The Job Creators Network Foundation, a conservative lobbying organization started by Bernie Marcus, a co-founder of Home Depot, supported the borrowers.

The American Justice Department moved quickly to challenge the decision. The government vehemently disagreed with the choice, according to a statement from White House press secretary Karine Jean-Pierre.

The U.S. Department of Education has now granted petitions from 16 million of the approximately 26 million Americans who have sought for student loan forgiveness. When we win in court, Jean-Pierre explained, the government will save their information “so it can promptly handle their relief.”

No matter how many obstacles our opponents and special interests try to put in our way, “we will never stop fighting for hard-working Americans most in need,” she vowed.

Conservative state attorneys general and legal organizations have filed multiple cases against Biden’s plan, but plaintiffs had a difficult time persuading the courts that they were actually affected by it in a way that gave them legal standing until Thursday.

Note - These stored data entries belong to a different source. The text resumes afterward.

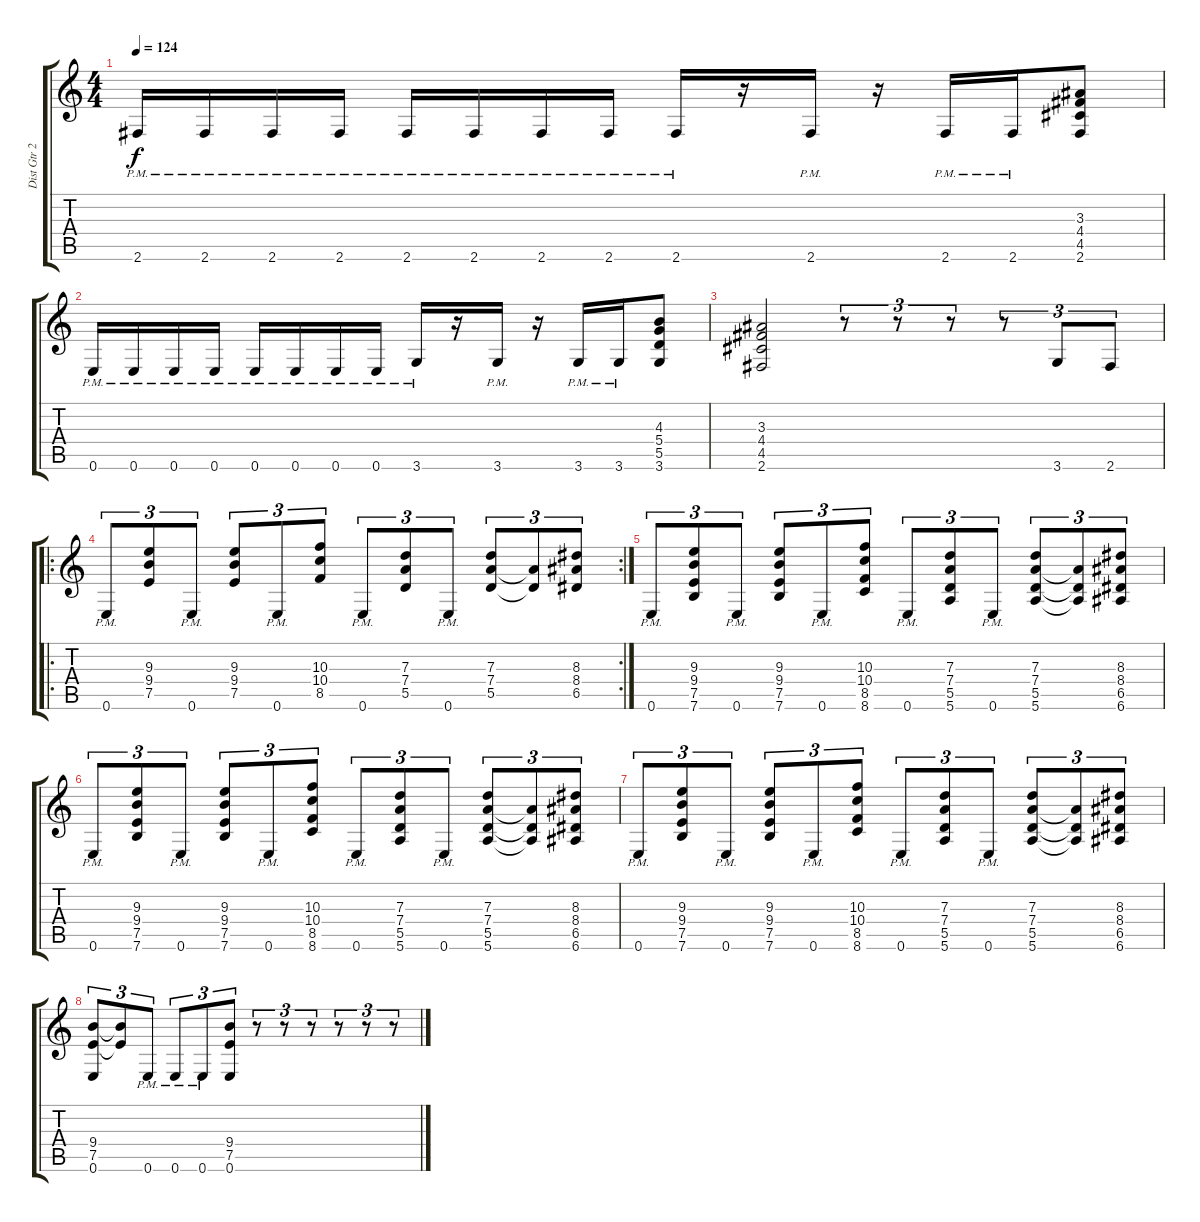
\track ("Dist Gtr 2" "Dist Gtr 2") {instrument distortionguitar}
\staff {score tabs}
\tuning (E4 B3 G3 D3 A2 E2) {hide}
\ts (4 4)
\tempo 124
\clef g2
\ks c
2.6{pm}.16{dy f} 2.6{pm}.16 2.6{pm}.16 2.6{pm}.16 2.6{pm}.16 2.6{pm}.16 2.6{pm}.16 2.6{pm}.16 2.6{pm}.16 r.16 2.6{pm}.16 r.16 2.6{pm}.16 2.6{pm}.16 (3.3 4.4 4.5 2.6).8 |
0.6{pm}.16 0.6{pm}.16 0.6{pm}.16 0.6{pm}.16 0.6{pm}.16 0.6{pm}.16 0.6{pm}.16 0.6{pm}.16 3.6{pm}.16 r.16 3.6{pm}.16 r.16 3.6{pm}.16 3.6{pm}.16 (4.3 5.4 5.5 3.6).8 |
(3.3 4.4 4.5 2.6).2 r.8{tu (3 2)} r.8{tu (3 2)} r.8{tu (3 2)} r.8{tu (3 2)} 3.6.8{tu (3 2)} 2.6.8{tu (3 2)} |
\ro
\rc 2
0.6{pm}.8{tu (3 2)} (9.3 9.4 7.5).8{tu (3 2)} 0.6{pm}.8{tu (3 2)} (9.3 9.4 7.5).8{tu (3 2)} 0.6{pm}.8{tu (3 2)} (10.3 10.4 8.5).8{tu (3 2)} 0.6{pm}.8{tu (3 2)} (7.3 7.4 5.5).8{tu (3 2)} 0.6{pm}.8{tu (3 2)} (7.3 7.4 5.5).8{tu (3 2)} (7.4{t} 5.5{t}).8{tu (3 2)} (8.3 8.4 6.5).8{tu (3 2)} |
0.6{pm}.8{tu (3 2)} (9.3 9.4 7.5 7.6).8{tu (3 2)} 0.6{pm}.8{tu (3 2)} (9.3 9.4 7.5 7.6).8{tu (3 2)} 0.6{pm}.8{tu (3 2)} (10.3 10.4 8.5 8.6).8{tu (3 2)} 0.6{pm}.8{tu (3 2)} (7.3 7.4 5.5 5.6).8{tu (3 2)} 0.6{pm}.8{tu (3 2)} (7.3 7.4 5.5 5.6).8{tu (3 2)} (7.4{t} 5.5{t} 5.6{t}).8{tu (3 2)} (8.3 8.4 6.5 6.6).8{tu (3 2)} |
0.6{pm}.8{tu (3 2)} (9.3 9.4 7.5 7.6).8{tu (3 2)} 0.6{pm}.8{tu (3 2)} (9.3 9.4 7.5 7.6).8{tu (3 2)} 0.6{pm}.8{tu (3 2)} (10.3 10.4 8.5 8.6).8{tu (3 2)} 0.6{pm}.8{tu (3 2)} (7.3 7.4 5.5 5.6).8{tu (3 2)} 0.6{pm}.8{tu (3 2)} (7.3 7.4 5.5 5.6).8{tu (3 2)} (7.4{t} 5.5{t} 5.6{t}).8{tu (3 2)} (8.3 8.4 6.5 6.6).8{tu (3 2)} |
0.6{pm}.8{tu (3 2)} (9.3 9.4 7.5 7.6).8{tu (3 2)} 0.6{pm}.8{tu (3 2)} (9.3 9.4 7.5 7.6).8{tu (3 2)} 0.6{pm}.8{tu (3 2)} (10.3 10.4 8.5 8.6).8{tu (3 2)} 0.6{pm}.8{tu (3 2)} (7.3 7.4 5.5 5.6).8{tu (3 2)} 0.6{pm}.8{tu (3 2)} (7.3 7.4 5.5 5.6).8{tu (3 2)} (7.4{t} 5.5{t} 5.6{t}).8{tu (3 2)} (8.3 8.4 6.5 6.6).8{tu (3 2)} |
(9.4 7.5 0.6).8{tu (3 2)} (9.4{t} 7.5{t}).8{tu (3 2)} 0.6{pm}.8{tu (3 2)} 0.6{pm}.8{tu (3 2)} 0.6{pm}.8{tu (3 2)} (9.4 7.5 0.6).8{tu (3 2)} r.8{tu (3 2)} r.8{tu (3 2)} r.8{tu (3 2)} r.8{tu (3 2)} r.8{tu (3 2)} r.8{tu (3 2)}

According to the August-announced plan, borrowers who earn less than $125,000 annually, or $250,000 for married couples, will have up to $10,000 of their student loan debt forgiven. Up to $20,000 of the debt owed by borrowers who earned Pell Grants—grants given to low-income college students—will be forgiven.

In September, the nonpartisan Congressional Budget Office estimated that over 40 million people would be eligible for debt forgiveness, which would erase nearly $430 billion of the $1.6 trillion in outstanding student debt.

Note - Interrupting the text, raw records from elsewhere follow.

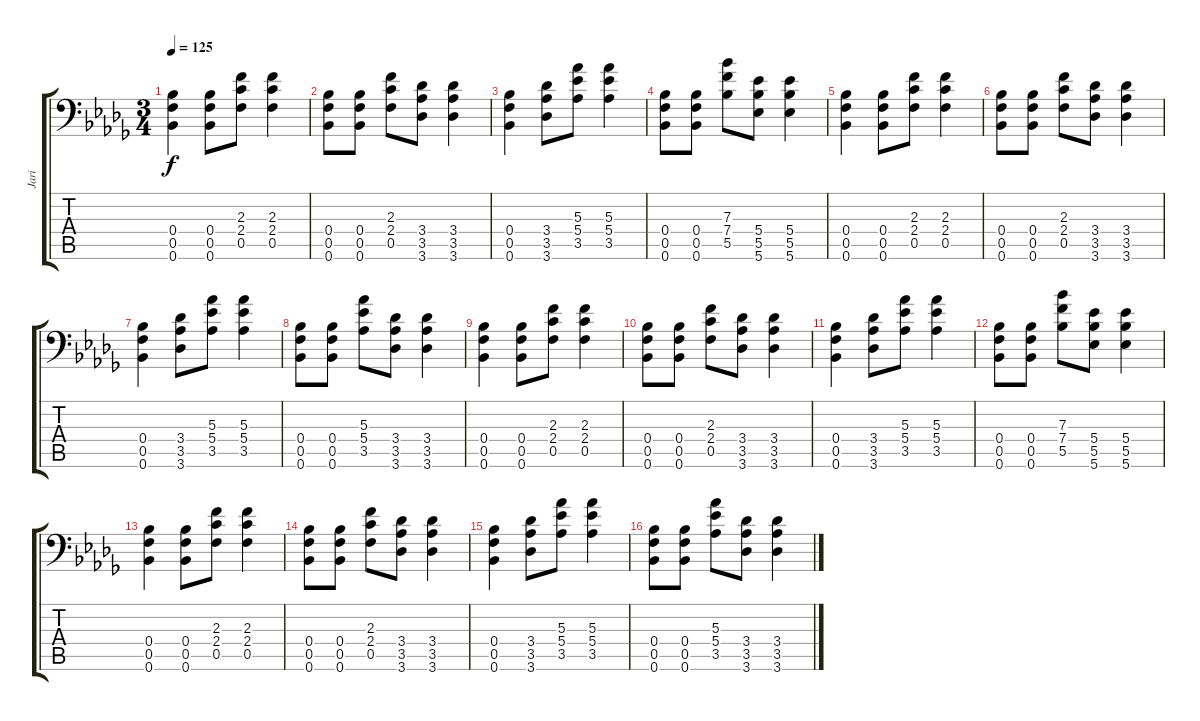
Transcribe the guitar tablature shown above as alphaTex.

\track ("Jari" "Jari") {instrument distortionguitar}
\staff {score tabs}
\tuning (C4 G3 Eb3 Bb2 F2 Bb1) {hide}
\ts (3 4)
\tempo 125
\clef f4
\ks bbminor
(0.4 0.5 0.6).4{dy f} (0.4 0.5 0.6).8 (2.3 2.4 0.5).8 (2.3 2.4 0.5).4 |
(0.4 0.5 0.6).8 (0.4 0.5 0.6).8 (2.3 2.4 0.5).8 (3.4 3.5 3.6).8 (3.4 3.5 3.6).4 |
(0.4 0.5 0.6).4 (3.4 3.5 3.6).8 (5.3 5.4 3.5).8 (5.3 5.4 3.5).4 |
(0.4 0.5 0.6).8 (0.4 0.5 0.6).8 (7.3 7.4 5.5).8 (5.4 5.5 5.6).8 (5.4 5.5 5.6).4 |
(0.4 0.5 0.6).4 (0.4 0.5 0.6).8 (2.3 2.4 0.5).8 (2.3 2.4 0.5).4 |
(0.4 0.5 0.6).8 (0.4 0.5 0.6).8 (2.3 2.4 0.5).8 (3.4 3.5 3.6).8 (3.4 3.5 3.6).4 |
(0.4 0.5 0.6).4 (3.4 3.5 3.6).8 (5.3 5.4 3.5).8 (5.3 5.4 3.5).4 |
(0.4 0.5 0.6).8 (0.4 0.5 0.6).8 (5.3 5.4 3.5).8 (3.4 3.5 3.6).8 (3.4 3.5 3.6).4 |
(0.4 0.5 0.6).4 (0.4 0.5 0.6).8 (2.3 2.4 0.5).8 (2.3 2.4 0.5).4 |
(0.4 0.5 0.6).8 (0.4 0.5 0.6).8 (2.3 2.4 0.5).8 (3.4 3.5 3.6).8 (3.4 3.5 3.6).4 |
(0.4 0.5 0.6).4 (3.4 3.5 3.6).8 (5.3 5.4 3.5).8 (5.3 5.4 3.5).4 |
(0.4 0.5 0.6).8 (0.4 0.5 0.6).8 (7.3 7.4 5.5).8 (5.4 5.5 5.6).8 (5.4 5.5 5.6).4 |
(0.4 0.5 0.6).4 (0.4 0.5 0.6).8 (2.3 2.4 0.5).8 (2.3 2.4 0.5).4 |
(0.4 0.5 0.6).8 (0.4 0.5 0.6).8 (2.3 2.4 0.5).8 (3.4 3.5 3.6).8 (3.4 3.5 3.6).4 |
(0.4 0.5 0.6).4 (3.4 3.5 3.6).8 (5.3 5.4 3.5).8 (5.3 5.4 3.5).4 |
(0.4 0.5 0.6).8 (0.4 0.5 0.6).8 (5.3 5.4 3.5).8 (3.4 3.5 3.6).8 (3.4 3.5 3.6).4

Pittman stated in his 26-page decision that it made no difference whether Biden’s plan was wise because it was “one of the biggest exercises of legislative power without congressional approval in American history.”

The Biden administration relied on the HEROES Act, a law that offers debt help to military people, to enact the relief plan, but Pittman claimed that it did not authorize the $400 billion student loan forgiveness program.

In this nation, Pittman said, “we are not governed by an all-powerful executive with a pen and a phone.” Instead, the Constitution that governs us establishes three separate and independent departments of government.

The decision, according to Elaine Parker, president of the Job Creators Network Foundation, “protects the rule of law, which requires that all Americans have their voices heard by their federal government,” she said in a statement.